Friday, 16 March 2007

“Blue Tardis” Camp Shower Successfully Constructed

Our farm is bit light on in terms of some of the ‘normal’ facilities most people expect to see on a farm, or house for that matter. We’ve not had a shower set up, so have tended to visit family or neighbours places or alternatively shower in the open using the Coleman Camp Shower we bought some years ago. The challenges with this latter option include lack of privacy, wind chill factor and rapid evaporation.
On our last trip we got a bit creative and have now constructed what I’ve named the “Ochre Arch ‘Blue Tardis’ Camp Shower Extraordinaire” as you will see in the photographs.
The "ingredients" and construction process is outlined in the following ‘recipe’.

"Ingredients" for constructing the shower surround
* Flat impervious surface on which to locate the structure.
* Second-hand overhead tank stand (doesn’t everyone have one of these!)
* Material for covering the tank-stand (in our case, blue tarpaulin)
* Fencing wire & pliers
* Soap / shampoo shower accessories rack
* 3 clothes pegs
* 1 clamp, large enough to go over the pipe of the tank stand
* Scissors
* Wooden wedge
* Bucher’s hook (again, doesn’t everyone have one of these!)
* Tape measure or string (for measuring tarpaulin)

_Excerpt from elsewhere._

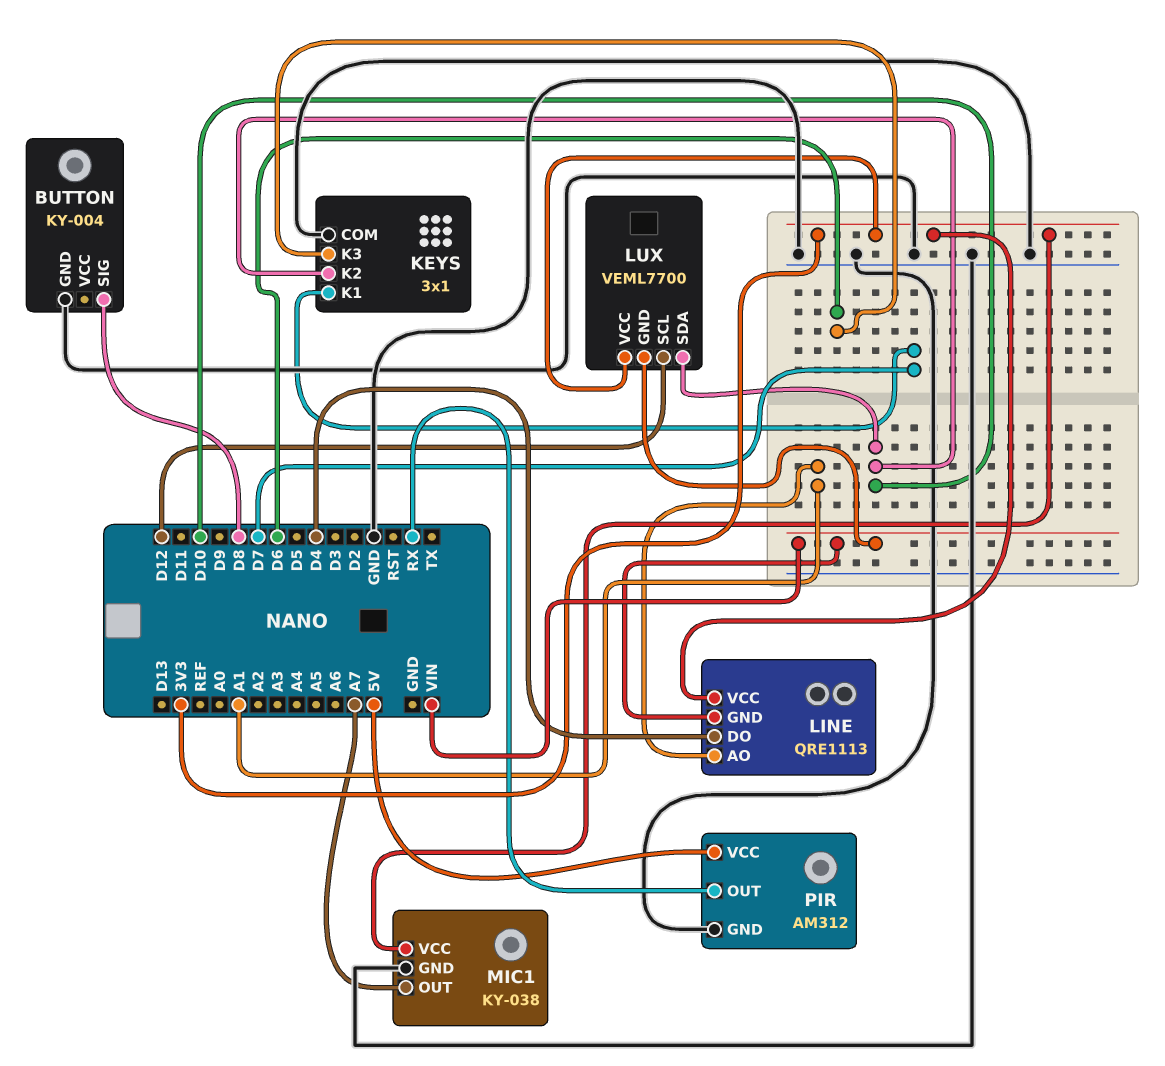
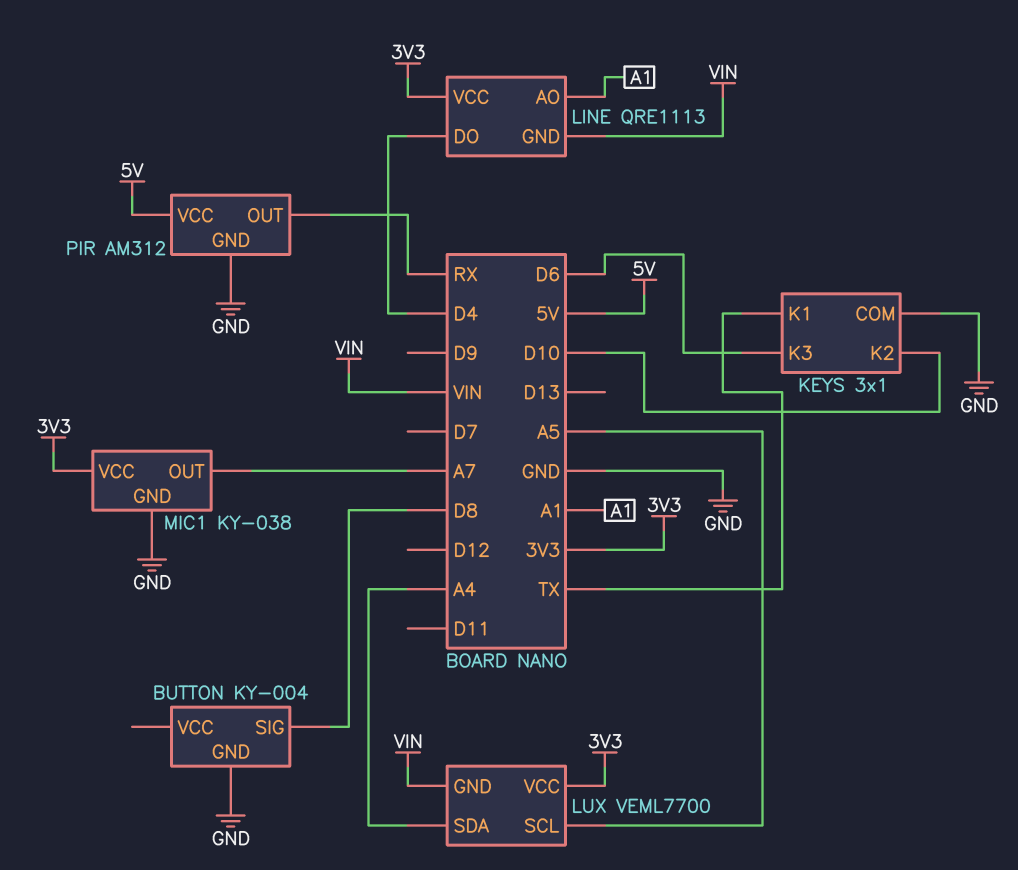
KEYS pin K1: D7 -> TX
LUX pin SCL: D12 -> A5
LUX pin SDA: D10 -> A4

Instructions or constructing shower surround
* Place tank stand upright on impervious surface, and stabilize using the wooden wedge under one of the tank stand ‘legs’.
* Cut tarpaulin to size using scissors. The width needs to be sufficient to go from the ground to about 600 mm above the height of the likely tallest person to use the shower / the top of the top rail of the stand. The length needs to be long enough to go right around the outside of the tank stand, with about 300 mm overlap. Cut a section from the top of the overlap so that it can be folded over the top rail of the stand and pegged in place.
* Anchor the tarpaulin on one corner of the stand (at where you want the entrance point) by folding the overlap flap over the top rail and hold in place using the 3 clothes pegs.
* Wrap the rest of the tarpaulin around the stand, and anchor in place using the clamp on the pole where the overlap occurs.
* Use pliers and wire to install a hook on one of the poles inside the stucture
* Place soap / shampoo shower accessories rack on the hook
* Hang Butcher’s hook over one of the rails – for towel and clothes

"Ingredients" for the shower mechanism
* 2 X 20 litre plastic containers. In our case we sourced 2nd hand ones from our local Hammersley-Direct outlet, for the price of around $1 each. Select containers that have had ‘environmentally friendly’ substances in them, such as Eucalyptus based oils (Ask the supplier for advice here!)
* Coleman Camp Shower
* 4 X D Size batteries (to power the Camp Shower)
* Fresh water sufficient to fill one of the 20 litre container
* Cordless drill with 5 mm (or thereabouts) bit

Constructing the shower mechanism
* Install batteries in the Camp Shower battery container
* Use cordless drill to create 2 holes each abut 80 mm in diameter in the top of one of the 20 litre plastic containers

Water Heating
* Fill other 20 litre container with fresh water early in the morning, place screw cap on it, and leave it in the sun all day. This assumes evening shower use. From our experience 1 X 20 litre container is sufficient for 2 people to comfortably (separately!) shower.

Getting ready to use the shower
* Locate the plastic container with the 2 holes in the top in one corner of the shower structure.
* Poor heated water from the other container into the one with the 2 holes in the top
* Place ‘pump’ of the camp shower in one of the 2 holes in the container that now has water in it.

Using the shower
* Turn camp shower on via switch on the top of the battery holder
* Place shower nozzle in the other hole in the top of the 20 litre container when not actually using it for wetting i.e. leave the pump going but place the nozzle in the hole so that water can be recycled.

Other tips
* We use wooden slat ‘thingies’ to stand on whilst showering and another just outside the shower for feet draying.
* For nocturnal shower use we suggest the purchase of one of those solar powered garden lights. These cost about $10-15.

In closing
Patent pending - just kidding. If following the above instructions doesn’t work for you, don’t blame me! Enjoy!